Positive early Phase II data from the COPD trial were disclosed in October, and results from the study in lipodystrophy - which is "the [indication] analysts like best," McBride said - are due at the end of March.

The market took the hip-fracture news hard, denting the company's shares (TSX:TH) Tuesday by 25.8 percent, dropping it by C$1.17 to close at C$3.37 (US$2.58).

In the hip-fracture study, ThGRF offered the same good safety profile of earlier studies but failed to bring improvement in functional recovery after hip-fracture surgery among elderly patients, according to the analysis of preliminary data from two clinically important parameters: the Lower Extremity Measure, and the Functional Autonomy Measurement System.

"These people are, in fact, in too much of a distress state to help them," McBride said. "You have to allow them to stabilize and maybe intervene in two or three months."
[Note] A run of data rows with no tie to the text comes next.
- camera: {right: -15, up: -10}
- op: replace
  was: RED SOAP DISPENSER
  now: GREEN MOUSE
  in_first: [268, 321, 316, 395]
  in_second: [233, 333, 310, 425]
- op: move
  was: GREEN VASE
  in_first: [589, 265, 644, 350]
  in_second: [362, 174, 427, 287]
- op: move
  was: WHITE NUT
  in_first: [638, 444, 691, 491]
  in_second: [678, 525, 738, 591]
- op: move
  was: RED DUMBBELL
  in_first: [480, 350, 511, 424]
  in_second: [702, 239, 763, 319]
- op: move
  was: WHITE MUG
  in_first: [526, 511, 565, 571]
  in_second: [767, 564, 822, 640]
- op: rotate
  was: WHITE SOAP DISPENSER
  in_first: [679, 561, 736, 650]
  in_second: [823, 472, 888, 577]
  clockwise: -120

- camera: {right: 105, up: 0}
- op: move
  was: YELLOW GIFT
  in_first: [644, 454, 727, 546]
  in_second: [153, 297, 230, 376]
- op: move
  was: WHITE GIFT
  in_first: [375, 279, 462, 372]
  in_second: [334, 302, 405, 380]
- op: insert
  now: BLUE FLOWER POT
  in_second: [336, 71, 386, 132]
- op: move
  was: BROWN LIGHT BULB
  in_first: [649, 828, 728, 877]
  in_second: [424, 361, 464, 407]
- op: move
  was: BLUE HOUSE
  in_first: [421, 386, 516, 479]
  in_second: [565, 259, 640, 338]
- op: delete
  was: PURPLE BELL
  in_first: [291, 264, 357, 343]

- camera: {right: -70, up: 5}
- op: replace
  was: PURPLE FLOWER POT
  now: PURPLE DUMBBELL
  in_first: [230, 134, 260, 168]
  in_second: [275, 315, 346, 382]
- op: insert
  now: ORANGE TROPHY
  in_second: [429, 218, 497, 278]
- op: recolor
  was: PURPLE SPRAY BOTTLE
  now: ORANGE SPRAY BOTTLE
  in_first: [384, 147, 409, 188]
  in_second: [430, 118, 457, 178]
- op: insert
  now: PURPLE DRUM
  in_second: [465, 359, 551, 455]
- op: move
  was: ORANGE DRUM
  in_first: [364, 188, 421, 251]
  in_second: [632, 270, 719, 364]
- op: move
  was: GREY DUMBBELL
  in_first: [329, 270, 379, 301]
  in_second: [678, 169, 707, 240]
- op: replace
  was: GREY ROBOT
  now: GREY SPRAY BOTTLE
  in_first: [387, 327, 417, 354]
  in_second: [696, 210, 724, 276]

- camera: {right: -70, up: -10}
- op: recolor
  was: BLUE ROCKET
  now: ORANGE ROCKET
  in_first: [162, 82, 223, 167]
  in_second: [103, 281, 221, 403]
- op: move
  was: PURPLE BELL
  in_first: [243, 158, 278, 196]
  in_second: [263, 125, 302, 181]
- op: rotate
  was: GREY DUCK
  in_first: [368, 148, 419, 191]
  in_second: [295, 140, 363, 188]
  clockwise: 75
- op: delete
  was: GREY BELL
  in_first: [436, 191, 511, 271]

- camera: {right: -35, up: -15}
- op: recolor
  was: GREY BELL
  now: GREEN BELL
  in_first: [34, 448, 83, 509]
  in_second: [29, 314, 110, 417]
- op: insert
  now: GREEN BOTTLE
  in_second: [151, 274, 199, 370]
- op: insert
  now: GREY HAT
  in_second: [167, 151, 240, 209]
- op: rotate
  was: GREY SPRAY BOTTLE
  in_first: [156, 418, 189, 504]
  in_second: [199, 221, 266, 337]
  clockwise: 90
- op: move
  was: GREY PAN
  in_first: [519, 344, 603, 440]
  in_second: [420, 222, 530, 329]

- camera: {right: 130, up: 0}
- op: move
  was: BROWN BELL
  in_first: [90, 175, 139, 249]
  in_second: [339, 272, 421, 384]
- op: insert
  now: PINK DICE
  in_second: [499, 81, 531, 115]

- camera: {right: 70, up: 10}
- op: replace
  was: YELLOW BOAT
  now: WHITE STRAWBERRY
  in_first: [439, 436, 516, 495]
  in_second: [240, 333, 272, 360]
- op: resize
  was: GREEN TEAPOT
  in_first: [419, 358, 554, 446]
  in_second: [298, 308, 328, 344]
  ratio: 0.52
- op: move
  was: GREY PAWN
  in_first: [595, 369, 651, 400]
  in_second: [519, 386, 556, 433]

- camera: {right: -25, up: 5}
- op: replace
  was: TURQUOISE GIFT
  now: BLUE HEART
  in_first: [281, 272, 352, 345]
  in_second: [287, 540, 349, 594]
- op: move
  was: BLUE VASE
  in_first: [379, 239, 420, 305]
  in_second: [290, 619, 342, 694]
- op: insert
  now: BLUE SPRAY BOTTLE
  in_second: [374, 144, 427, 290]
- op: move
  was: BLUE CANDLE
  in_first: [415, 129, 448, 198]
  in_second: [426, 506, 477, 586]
Conducted at 20 centers in Canada and Europe, the study was a double-blind, randomized, parallel-group and placebo-controlled effort. A dose of 2 mg or placebo was administered daily to 127 patients who were 80 years old on average, for a period of eight weeks, followed by evaluation one month after treatment.

Functional recovery was measured based on criteria that prove the ability to perform daily activities and that gauge autonomy.

"In COPD, we were able to induce some very important changes in body composition," McBride said. "In this case, we weren't able to do anything."

ThGRF, which is licensed in Japan to Sakai Chemical Industry Ltd., of Tokyo, had only a weak effect on insulin-like growth factor 1 (IGF-1) in the tested patients. IGF-1 levels on average rose only 28 percent over placebo. In the COPD trial, the same dose boosted IGF-1 levels an average of 100 percent.

McBride said the company might revisit the hip-fracture indication later, but immediate efforts are focused on devising a later-stage COPD trial with the FDA, while awaiting the lipodystrophy data.

Another possibility for ThGRF is in pediatric indications.

"We have not been pursuing that very aggressively, although we have a program ongoing," McBride told BioWorld Today. "It's a well-served market already."

Instead, the company is making the most of ThGRF's main advantage.

"Our product doesn't have the safety concerns that recombinant growth hormone has in adult populations," he said, one of the more troublesome of which is the risk of diabetes. "We specifically did a safety trial in older diabetics and came up very clean."